Wikipedia's facts - electric charge
Electric charge is the physical property of matter that causes it to experience a force when placed in an electromagnetic field. There are two types of electric charges: positive and negative. Like charges repel and unlike attract. An object (one not made of antimatter) is negatively charged if it has an excess of electrons, and is otherwise positively charged or uncharged. The SI derived unit of electric charge is the coulomb (C). In electrical engineering, it is also common to use the ampere-hour (Ah), and, in chemistry, it is common to use the elementary charge (e) as a unit. The symbol Q often denotes charge. Early knowledge of how charged substances interact is now called classical electrodynamics, and is still accurate for problems that don't require consideration of quantum effects.
The electric charge is a fundamental conserved property of some subatomic particles, which determines their electromagnetic interaction. Electrically charged matter is influenced by, and produces, electromagnetic fields. The interaction between a moving charge and an electromagnetic field is the source of the electromagnetic force, which is one of the four fundamental forces (See also: magnetic field).
The danger when working with electricity
Occupation electrician is very often seen as a profession in which extremely common ones are physical injury. This is related primarily to the fact that when working with electricity, even the smallest mistake can cause severe short circuit, which would be harmful to human health. Usually created a power failure is unexpected and electrician seeking a solution to the problem moves groping. Therefore, for such a mistake it is very easy and you can tell that no theoretical knowledge is not able to prepare the employee to perfect the profession, because of some random events can not be predicted.

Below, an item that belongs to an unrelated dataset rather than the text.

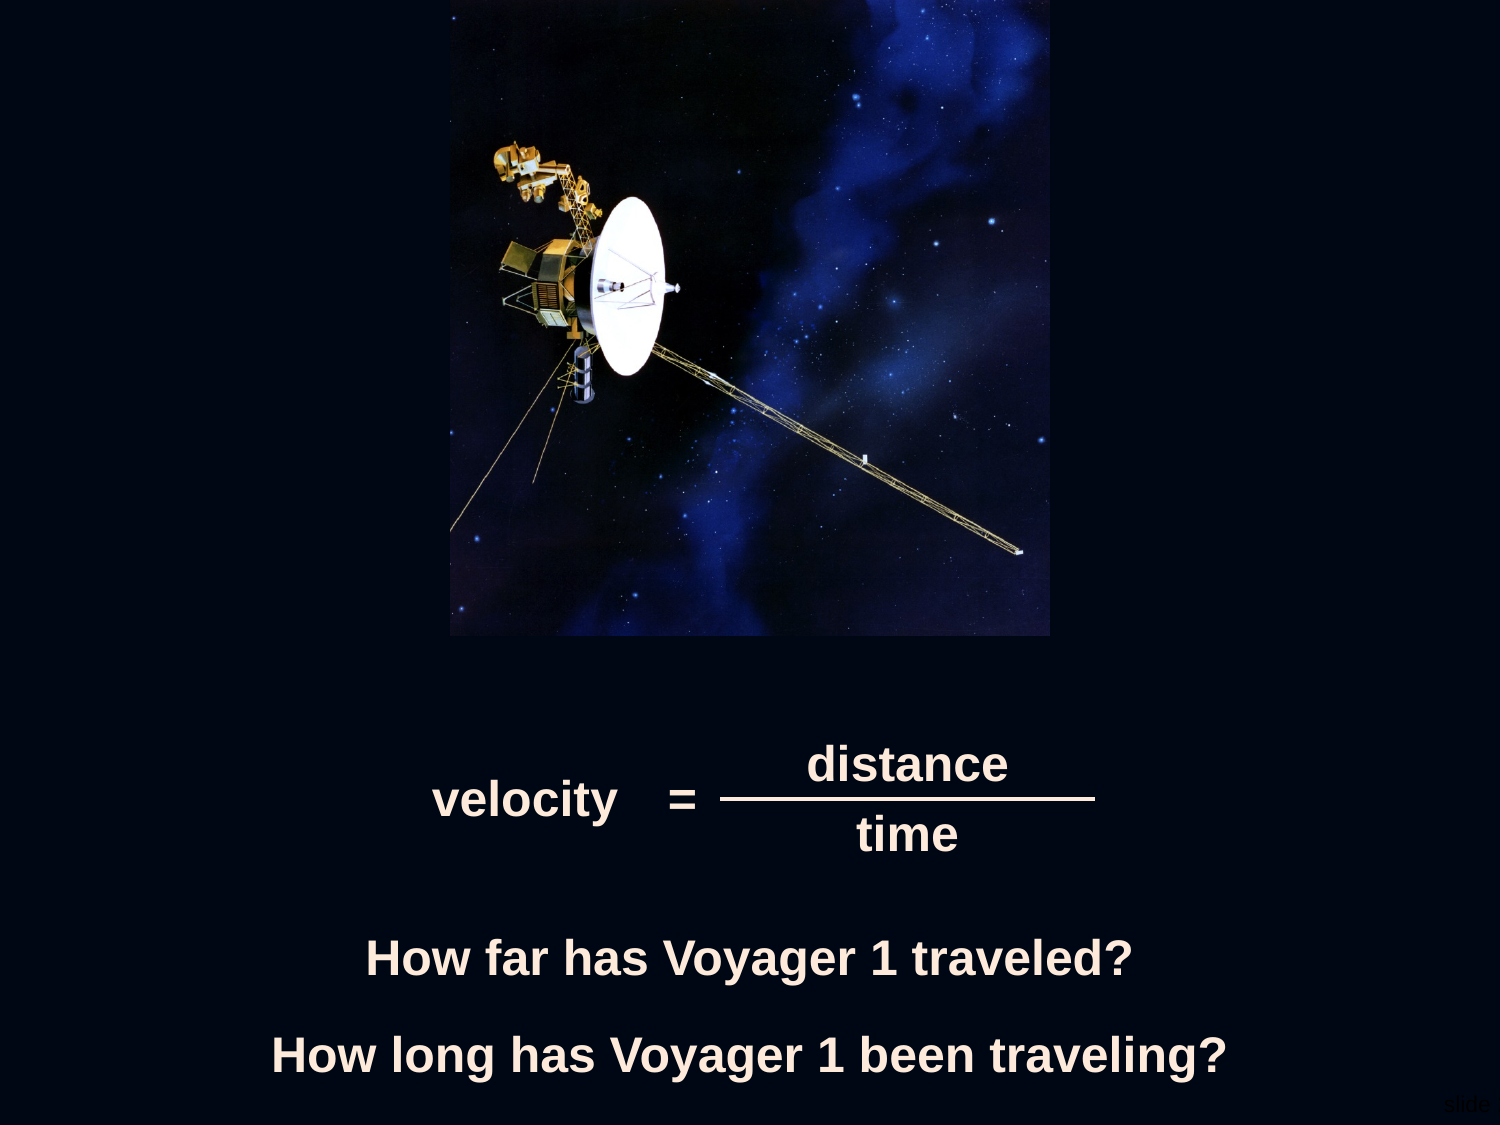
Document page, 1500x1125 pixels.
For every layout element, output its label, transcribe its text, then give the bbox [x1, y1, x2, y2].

Different levels of electricians - Wikipedia
Electricians are trained to one of three levels: Apprentice, Journeyman, and Master Electrician. Apprentices in the US and Canada are working to learn the electrical trade. They generally take several hundred hours of classroom instruction and are contracted to follow apprenticeship standards for a period of between three and six years, during which time they are paid as a percentage of the Journeyman's pay. Journeymen are electricians who have completed their Apprenticeship and who have been found by the local, State, or National licensing body to be competent in the electrical trade. Master Electricians have performed well in the trade for a period of time, often seven to ten years, and have passed an exam to demonstrate superior knowledge of the National Electrical Code, or NEC.